障がいのある子のための家族信託・親権者との任意後見(親心後見)
- 家族信託の事例紹介
- 2022/3/4
- 2022/3/7
障がいの子どものための家族信託と任意後見
名古屋家族信託相談所では、障がいのあるお子さんをお持ちの方からの家族信託・商事信託(信託銀行や信託会社、生命保険信託など)のご相談があります。
また、あわせて、親権者を任意後見受任者とする任意後見の仕組みを使いたいということで、ご相談に来られる方もいらっしゃいます。
成人年齢引き下げで家族信託や任意後見を検討
2022年の4月1日から、成人年齢が20歳から18歳に変わることで、お子様のことを考えて色々検討されるかたが増えています。
成年年齢に達するまでは、親が法定代理人ですので、未成年のうちに、対策を考えておきたいと、ご相談が多くなっています。つい先日も、千種区にお住いのお客様から、家族信託と任意後見のご相談をいただきました。お客様の状況によって、対策や選択肢が異なりますので、まずはお気軽にご連絡いただければと思います。
ちなみに、親権者を任意後見の受任者とする仕組みとして、親心後見としてご紹介されていますので、以下にリンクを貼っておきます。

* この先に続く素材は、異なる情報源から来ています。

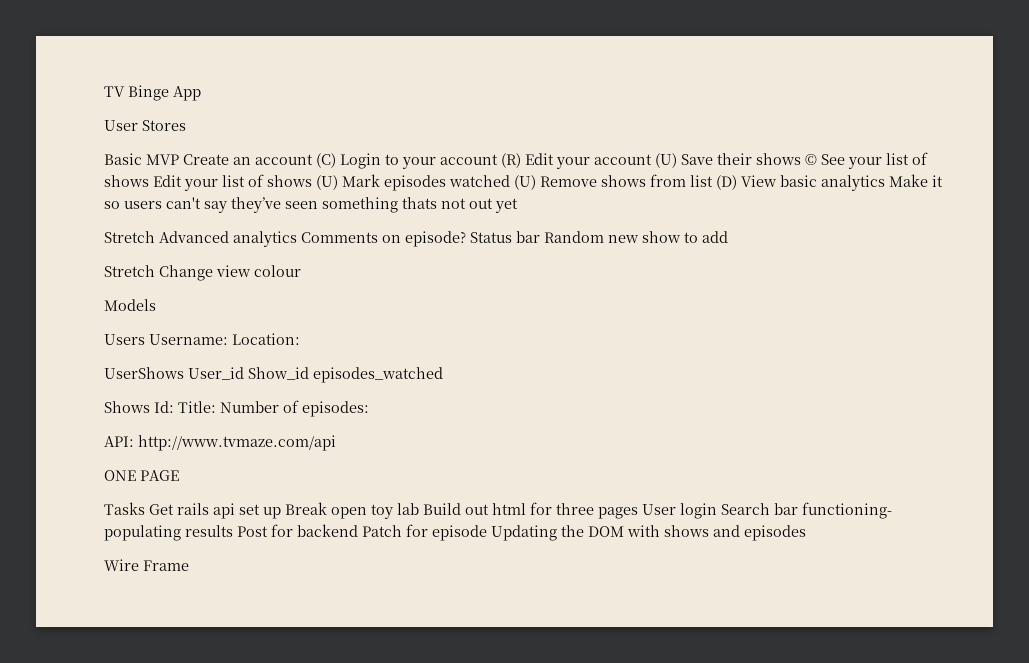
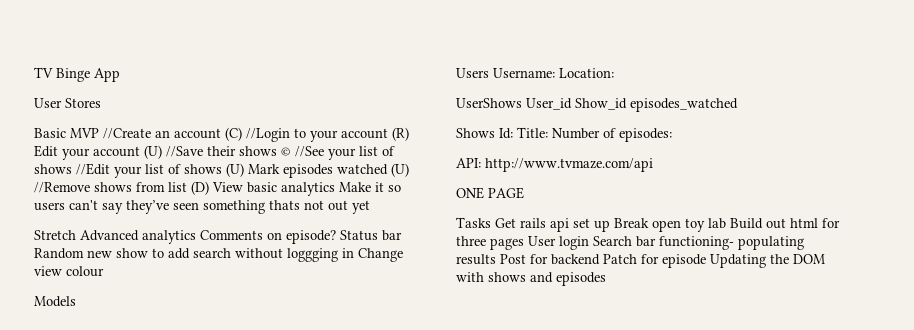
[183,154,229,165] Create -> [103,128,151,139] //Create
[340,153,381,169] Login -> [246,128,290,142] //Login
[681,154,713,165] Save -> [166,146,203,157] //Save
[821,152,928,169] [104,175,182,187] See your list of shows Edit -> [295,146,395,160] [34,163,110,175] //See your list of shows //Edit
[540,176,597,187] Remove -> [34,182,90,193] //Remove
[104,265,155,277] // Stretch -> [193,248,354,262] search without loggging in
[104,559,189,571] // Wire Frame -> (606, 279) none

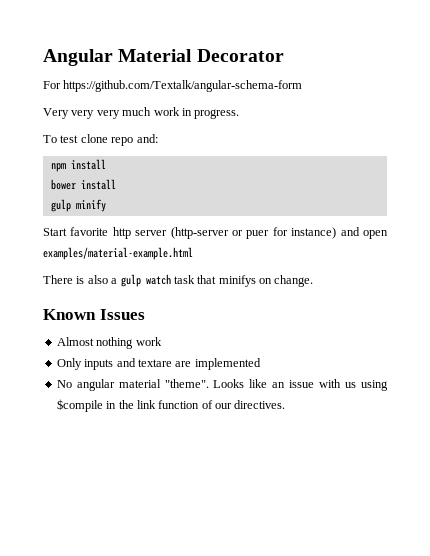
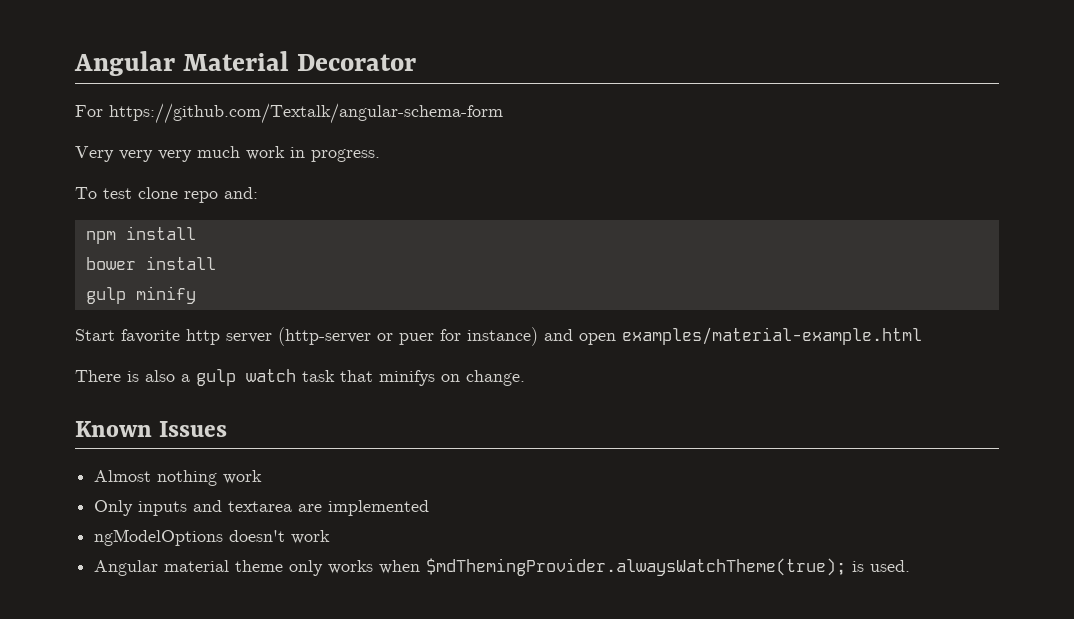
[137,359,172,367] textare -> [228,501,293,512] textarea
[56,379,389,391] [56,399,286,412] No angular material "theme". Looks like an issue with us using $compile in the link function of our directives. -> [94,529,331,546] [94,558,911,576] ngModelOptions doesn't work // Angular material theme only works when $mdThemingProvider.alwaysWatchTheme(true); is used.

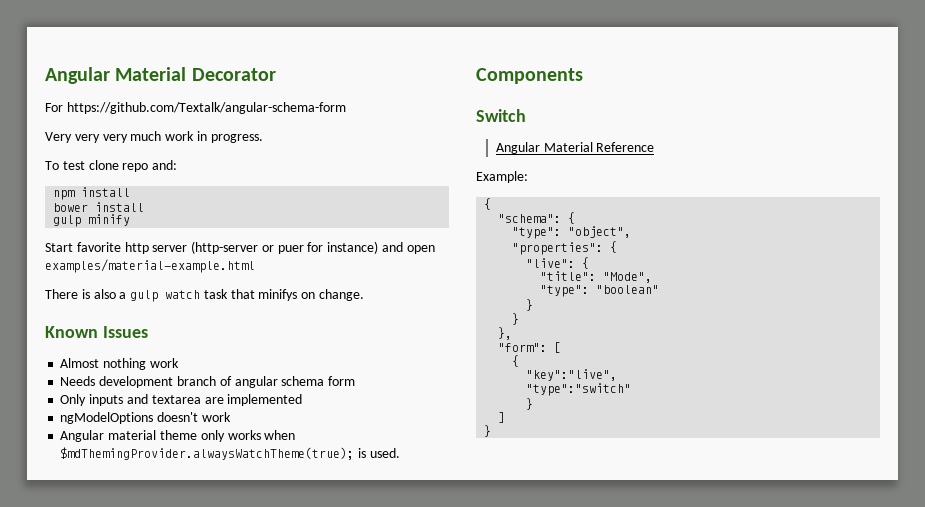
(263, 477) none -> [60,376,356,388] // Needs development branch of angular schema form
(911, 566) none -> [476,68,583,84] [476,109,526,122] [495,142,655,154] [476,171,528,183] [484,198,492,210] [498,212,576,224] [512,226,632,239] [512,241,618,255] [526,257,590,269] [540,271,653,283] [540,285,660,297] [526,299,534,311] [512,313,520,325] [498,327,513,340] [498,342,562,353] [512,355,520,367] [526,369,618,381] [526,383,632,396] [526,398,534,410] [498,412,506,423] [484,425,492,437] // Components // Switch // Angular Material Reference // Example: // { // "schema": { // "type": "object", // "properties": { // "live": { // "title": "Mode", // "type": "boolean" // } // } // }, // "form": [ // { // "key":"live", // "type":"switch" // } // ] // }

https://oyagokoronokiroku.jp/oyanakiato/
親権者の任意後見についての法務局の見解
この任意後見について、令和4年1月24日、法務省からの見解がでていますので、ご紹介いたします。
- 単独親権者を任意後見受任者とする任意後見契約
- 共同親権者の一方を任意後見受任者とする任意後見契約
単独親権者又は共同親権者の一方を任意後見受任者とする任意後見契約について(照会)
単独親権者が子を代理して自身を任意後見受任者として締結した任意後見契約 及び
共同親権者である父母が子を代理して当該父母の一方又は双方を任意後見受任者として締結した任意後見契約 については,
民法第826条第1項に反して無権代理行為となることから,
子が未成年である場合にあってはその特別代理人,
子が成年に達しており意思能力を有する場合にあっては子本人,
子が成年に達しており意思能力を有しない場合にあっては成年後見人
のいずれかによって追認がされない限り,
当該契約は子に対して効力を生じないものと考えます。
なお,追認は,公正証書又は公証人の認証を受けた書面による必要があるものと考えます。
同様に,未成年の子の共同親権者の一方のみが子を代理して,他方の親権者を任意後見受任者として締結した任意後見契約についても,
民法第818条第3項本文に反して無権代理行為となることから,
上記と同様の追認がない限り,当該契約は子に対して効力を生じないものと考えます。
上記各契約が無償契約である場合には,子に対して効力を生ずるとの考えもあり,いささか疑義があることから,照会します。
↓
本年1月24日付け東京法2後1第1号で照会のありました標記の件については,貴見のとおりと考えます。
(法務省民一第136号令和4年1月24日)
親権者との任意後見について
上記のとおり、親権者との任意後見については、特別代理人の選任の申立が必要となります。
実際に、特別代理人の申立ての際は、相続による遺産分割協議書(案)を提出するのと同様に、任意後見の契約書(案)が必要になるものと考えられます。
それ以外でも、任意後見の効力の発効など、検討すべきことも多くありますので、まずは専門家にご相談いただければと思います。